Book Review – The Girl On The Train by Paula Hawkins

First published, 2015

⭐ ⭐ ⭐ ⭐ ⭐

“It’s going to be a lovely weekend, that’s what they’re telling us. Beautiful sunshine, cloudless skies. In the old days we might have driven to Corly Wood with a picnic and the papers, spent all afternoon lying on a blanket in dappled sunlight, drinking wine. We might have barbecued out back with friends, or gone to the Rose and sat in the beer garden, faces flushing with sun and alcohol as the afternoon went on, weaving home, arm in arm, falling asleep on the sofa.
“Beautiful sunshine, cloudless skies, no one to play with, nothing to do. Living like this, the way I’m living at the moment, is harder in the summer when there is so much daylight, so little cover of darkness, when everyone is out and about, being flagrantly, aggressively happy.”
p17, Rachel, The Girl On The Train by Paula Hawkins

An utterly addictive read, The Girl On The Train tells, in journal form, the story of three women.

Rachel: the alcoholic ex-wife of Tom. Rachel has been secretly unemployed, mostly drunk to the point of blacking out and drunk-dialling her former husband, for some time. Yet, she still takes the commuter train into the City every day just for a glimpse of her old house, her old life, the woman who took her place – the new Mrs. Watson, and the golden couple a few doors down. But with the world seen through blurry eyes, can Rachel really trust herself?

Anna: the new Mrs. Watson. Married to Tom and sick to death of Rachel’s whining and late night calls, Anna has everything she ever wanted in the form of the handsome husband she rescued from a miserable marriage, the perfect baby girl and a huge house in a nice area. It’s a mite close to the trains and she’s fed up with the sounds of the rails on the tracks, and she had hoped that Rachel would just shuffle off with the implosion of her marriage but, other than that, everything is as it should be. But having snagged her husband through adultery, can she ever really trust him?

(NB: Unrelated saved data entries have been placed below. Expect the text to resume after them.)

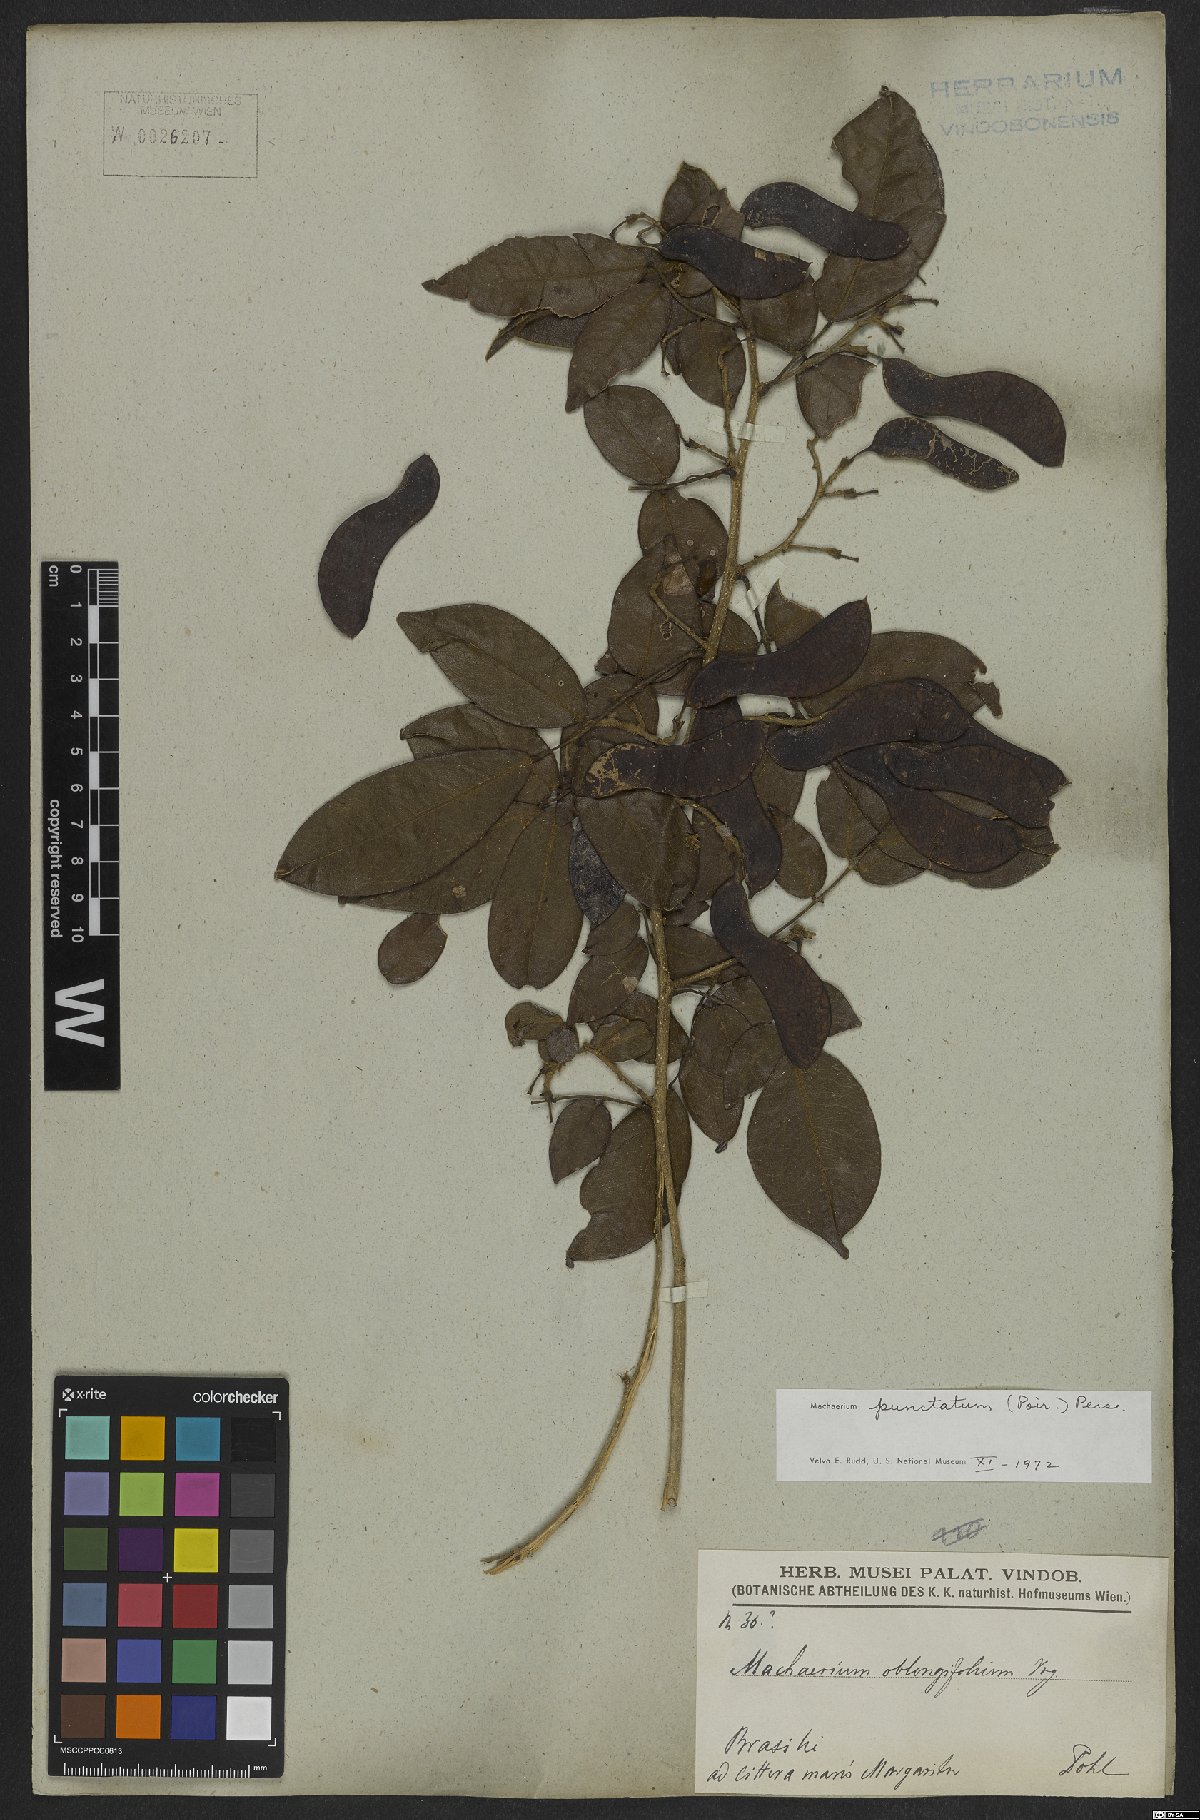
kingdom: Plantae
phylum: Tracheophyta
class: Magnoliopsida
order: Fabales
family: Fabaceae
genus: Machaerium
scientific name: Machaerium punctatum
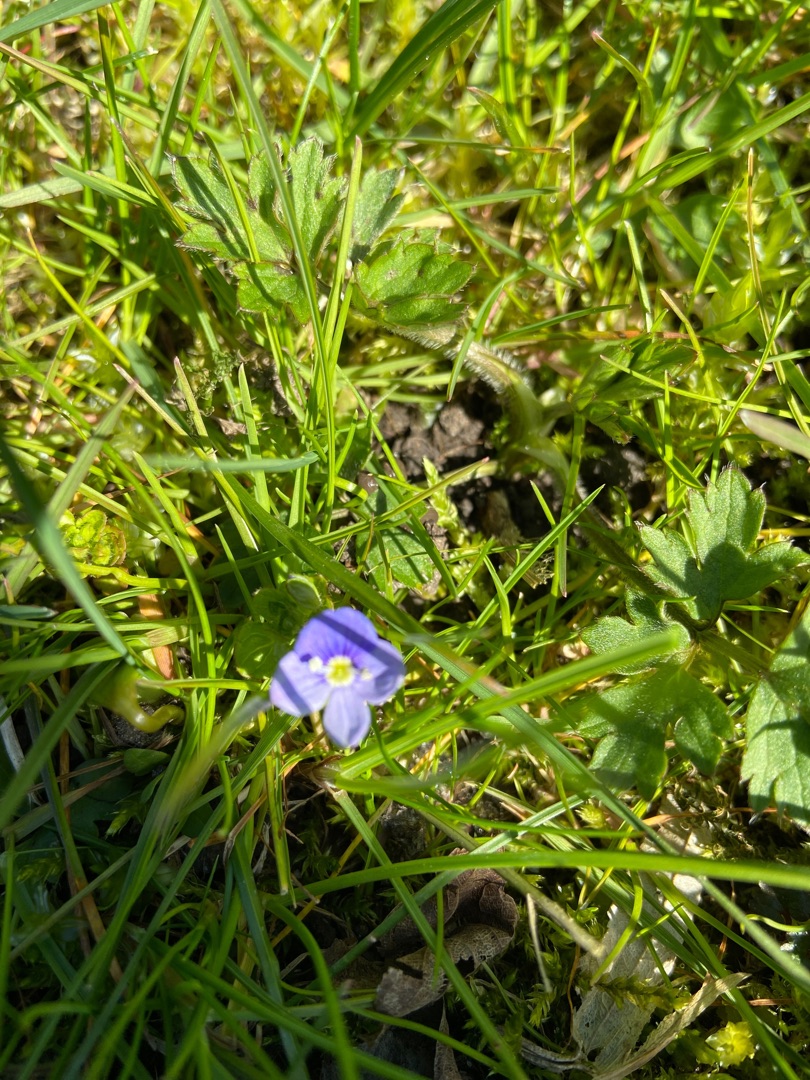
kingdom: Plantae
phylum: Tracheophyta
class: Magnoliopsida
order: Lamiales
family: Plantaginaceae
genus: Veronica
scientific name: Veronica filiformis
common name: Tråd-ærenpris
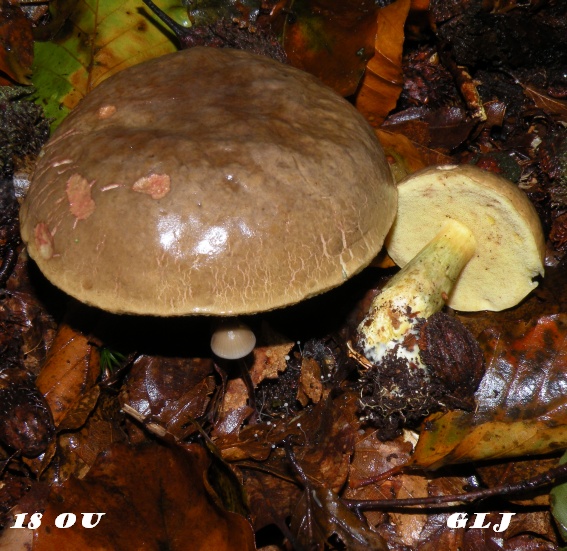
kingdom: Fungi
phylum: Basidiomycota
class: Agaricomycetes
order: Boletales
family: Boletaceae
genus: Xerocomellus
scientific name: Xerocomellus pruinatus
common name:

Megan: the golden wife from a few doors down. Her life is far more messy than Rachel can see from a passing train but her husband loves her, other men desire her, and everything on the surface is okay. But when Megan goes missing, who will discover the truth about where, and indeed who, she is?

An incredible story, with incisive dialogue, clever characters and an epic conclusion. I showed the film with Emily Blunt a couple of years ago at Movie Night at the Legion.

Emily Blunt in The Girl On The Train (2016)

It was the Monday the film came out on DVD, I hadn’t seen it at the cinema; I’d just seen the trailers and thought it looked awesome. I remember being shocked enough by the ending (when I watched it through in the afternoon to find a suitable interval point) that I warned my Movie Nighters before I pressed ‘play’ for the second half. I thought they might want to look away. They didn’t. They loved it.

I expected squeamishness and small-scale writhing.

One woman clapped.

I was surprised and never looked at her the same way again, but the book is exquisite. The ending of the novel has more of a run-up, I suppose, so it doesn’t seem quite so shocking as it is on screen. A great story, really well-told.